-
Notifications
You must be signed in to change notification settings - Fork 238
Description
Environment
Computer: MacBook Pro M1 Pro
macOS version: 26.2 (Tahoe)
Python version: 3.11
LiteRT version: 2.1.2
This issue has also been observed on a x86_64 Ubuntu 24 CUDA environment and is likely present on other platforms using the Python API.
Issue
The Python TensorBuffer.read() method is very slow, likely due to un-optimized type conversion in the Python wrapper.
A call to this method triggers a call to the BuildPyListFromFloat() C function (or other similar ones).
LiteRT/litert/python/litert_wrapper/tensor_buffer_wrapper/tensor_buffer_wrapper.cc
Lines 301 to 334 in 1a2d726
| PyObject* TensorBufferWrapper::ReadTensor(PyObject* buffer_capsule, | |
| int num_elements, | |
| const std::string& dtype) { | |
| if (!PyCapsule_CheckExact(buffer_capsule)) { | |
| return ReportError("ReadTensor: invalid capsule"); | |
| } | |
| void* ptr = PyCapsule_GetPointer( | |
| buffer_capsule, litert_wrapper_utils::kLiteRtTensorBufferName.data()); | |
| if (!ptr) { | |
| return ReportError("ReadTensor: null pointer in capsule"); | |
| } | |
| TensorBuffer tb = TensorBuffer::WrapCObject( | |
| static_cast<LiteRtTensorBuffer>(ptr), OwnHandle::kNo); | |
| if (dtype == "float32") { | |
| std::vector data(num_elements, 0.f); | |
| if (auto status = tb.Read<float>(absl::MakeSpan(data)); !status) | |
| return ConvertErrorToPyExc(status.Error()); | |
| return BuildPyListFromFloat(data); | |
| } | |
| if (dtype == "int32") { | |
| std::vector data(num_elements, 0); | |
| if (auto status = tb.Read<int32_t>(absl::MakeSpan(data)); !status) | |
| return ConvertErrorToPyExc(status.Error()); | |
| return BuildPyListFromInt32(data); | |
| } | |
| if (dtype == "int8") { | |
| std::vector<int8_t> data(num_elements, 0); | |
| if (auto status = tb.Read<int8_t>(absl::MakeSpan(data)); !status) | |
| return ConvertErrorToPyExc(status.Error()); | |
| return BuildPyListFromInt8(data); | |
| } | |
| return ReportError("ReadTensor: unsupported dtype '" + dtype + "'"); | |
| } |
This C function is likely the bottleneck: it sequentially converts each element to a Python float and insert it into a Python list.

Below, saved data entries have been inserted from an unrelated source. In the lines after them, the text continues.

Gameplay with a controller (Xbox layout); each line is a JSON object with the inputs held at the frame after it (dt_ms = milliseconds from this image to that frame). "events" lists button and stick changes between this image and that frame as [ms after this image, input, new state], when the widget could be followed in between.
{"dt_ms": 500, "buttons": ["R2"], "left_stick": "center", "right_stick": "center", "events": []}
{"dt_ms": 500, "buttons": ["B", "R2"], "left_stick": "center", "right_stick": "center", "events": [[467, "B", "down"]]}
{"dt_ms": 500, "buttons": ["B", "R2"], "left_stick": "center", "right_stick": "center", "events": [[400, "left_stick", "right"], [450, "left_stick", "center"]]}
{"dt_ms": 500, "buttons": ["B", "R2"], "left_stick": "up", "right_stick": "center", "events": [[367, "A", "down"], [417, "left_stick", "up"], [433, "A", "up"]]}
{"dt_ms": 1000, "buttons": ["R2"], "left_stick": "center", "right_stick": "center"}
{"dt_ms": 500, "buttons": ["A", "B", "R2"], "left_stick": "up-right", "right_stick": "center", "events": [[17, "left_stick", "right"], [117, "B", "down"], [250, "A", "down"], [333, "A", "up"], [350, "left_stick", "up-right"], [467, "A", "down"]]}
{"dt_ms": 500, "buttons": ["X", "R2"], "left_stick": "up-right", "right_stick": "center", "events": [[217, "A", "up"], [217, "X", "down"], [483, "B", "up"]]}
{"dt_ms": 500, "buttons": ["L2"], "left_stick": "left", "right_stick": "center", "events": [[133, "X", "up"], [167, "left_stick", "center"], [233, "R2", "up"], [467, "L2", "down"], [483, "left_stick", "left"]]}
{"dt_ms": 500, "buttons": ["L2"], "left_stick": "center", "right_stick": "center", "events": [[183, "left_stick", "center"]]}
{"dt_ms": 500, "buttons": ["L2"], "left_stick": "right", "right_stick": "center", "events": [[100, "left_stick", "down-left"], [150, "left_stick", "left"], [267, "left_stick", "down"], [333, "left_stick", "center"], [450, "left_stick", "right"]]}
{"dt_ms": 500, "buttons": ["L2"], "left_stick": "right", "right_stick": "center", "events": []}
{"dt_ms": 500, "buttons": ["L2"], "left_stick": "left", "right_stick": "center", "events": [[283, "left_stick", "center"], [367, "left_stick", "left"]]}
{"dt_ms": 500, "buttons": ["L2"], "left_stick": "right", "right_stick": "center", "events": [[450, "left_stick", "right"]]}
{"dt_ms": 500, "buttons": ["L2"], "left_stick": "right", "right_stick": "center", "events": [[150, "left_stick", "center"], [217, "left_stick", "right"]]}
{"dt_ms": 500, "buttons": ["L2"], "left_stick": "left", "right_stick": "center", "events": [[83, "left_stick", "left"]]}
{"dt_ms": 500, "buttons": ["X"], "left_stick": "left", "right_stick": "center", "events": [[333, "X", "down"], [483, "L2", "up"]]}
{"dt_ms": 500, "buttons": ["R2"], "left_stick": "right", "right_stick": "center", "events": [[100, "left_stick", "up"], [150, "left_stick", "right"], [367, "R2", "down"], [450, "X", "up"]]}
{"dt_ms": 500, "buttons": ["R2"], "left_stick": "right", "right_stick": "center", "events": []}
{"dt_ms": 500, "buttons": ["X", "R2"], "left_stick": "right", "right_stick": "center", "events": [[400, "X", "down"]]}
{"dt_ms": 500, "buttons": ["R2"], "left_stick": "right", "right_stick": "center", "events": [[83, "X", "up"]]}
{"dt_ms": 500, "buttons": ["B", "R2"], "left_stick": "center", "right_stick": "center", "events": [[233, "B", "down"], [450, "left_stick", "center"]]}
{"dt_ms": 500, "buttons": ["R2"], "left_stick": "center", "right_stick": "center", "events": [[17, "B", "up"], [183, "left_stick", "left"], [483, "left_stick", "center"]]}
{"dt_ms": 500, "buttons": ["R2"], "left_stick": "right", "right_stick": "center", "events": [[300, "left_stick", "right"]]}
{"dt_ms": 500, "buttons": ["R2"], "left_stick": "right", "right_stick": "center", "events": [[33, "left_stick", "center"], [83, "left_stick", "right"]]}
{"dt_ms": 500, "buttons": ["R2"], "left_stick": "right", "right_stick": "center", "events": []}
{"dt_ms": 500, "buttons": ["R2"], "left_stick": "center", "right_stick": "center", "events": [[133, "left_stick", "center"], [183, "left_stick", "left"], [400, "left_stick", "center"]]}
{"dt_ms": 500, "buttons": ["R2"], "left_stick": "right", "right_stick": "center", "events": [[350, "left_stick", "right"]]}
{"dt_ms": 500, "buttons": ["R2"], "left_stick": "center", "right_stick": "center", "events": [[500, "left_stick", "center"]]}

LiteRT/litert/python/litert_wrapper/tensor_buffer_wrapper/tensor_buffer_wrapper.cc
Lines 121 to 127 in 1a2d726
| PyObject* BuildPyListFromFloat(absl::Span<const float> data) { | |
| PyObject* py_list = PyList_New(data.size()); | |
| for (size_t i = 0; i < data.size(); i++) { | |
| PyList_SetItem(py_list, i, PyFloat_FromDouble(data[i])); | |
| } | |
| return py_list; | |
| } |
Finally, the Python list is converted to a NumPy array in the Python wrapper., making the previous conversion unnecessary.
LiteRT/litert/python/litert_wrapper/tensor_buffer_wrapper/tensor_buffer.py
Lines 118 to 142 in 1a2d726
| def read(self, num_elements: int, output_dtype): | |
| """Reads data from this tensor buffer. | |
| Args: | |
| num_elements: Number of elements to read. | |
| output_dtype: NumPy dtype for the output (e.g., np.float32, np.int8). | |
| Returns: | |
| A NumPy array containing the tensor data. | |
| Example: | |
| # Get output as NumPy array | |
| output_array = tensor_buffer.read(4, np.float32).reshape((1, 4)) | |
| Raises: | |
| ValueError: If output_dtype is not a NumPy dtype or is not supported. | |
| """ | |
| if not isinstance(output_dtype, type) or not hasattr( | |
| np, output_dtype.__name__ | |
| ): | |
| raise ValueError(f"output_dtype must be a NumPy dtype (e.g., np.float32)") | |
| dtype_str = self._dtype_to_str(output_dtype) | |
| data_list = _tb.ReadTensor(self._capsule, num_elements, dtype_str) | |
| return np.array(data_list, dtype=output_dtype) |
This issue makes reading data from a TensorBuffer in Python orders of magnitude slower than inference on some models. Some reading operations took more than 100ms even for small tensors (around 20 MB).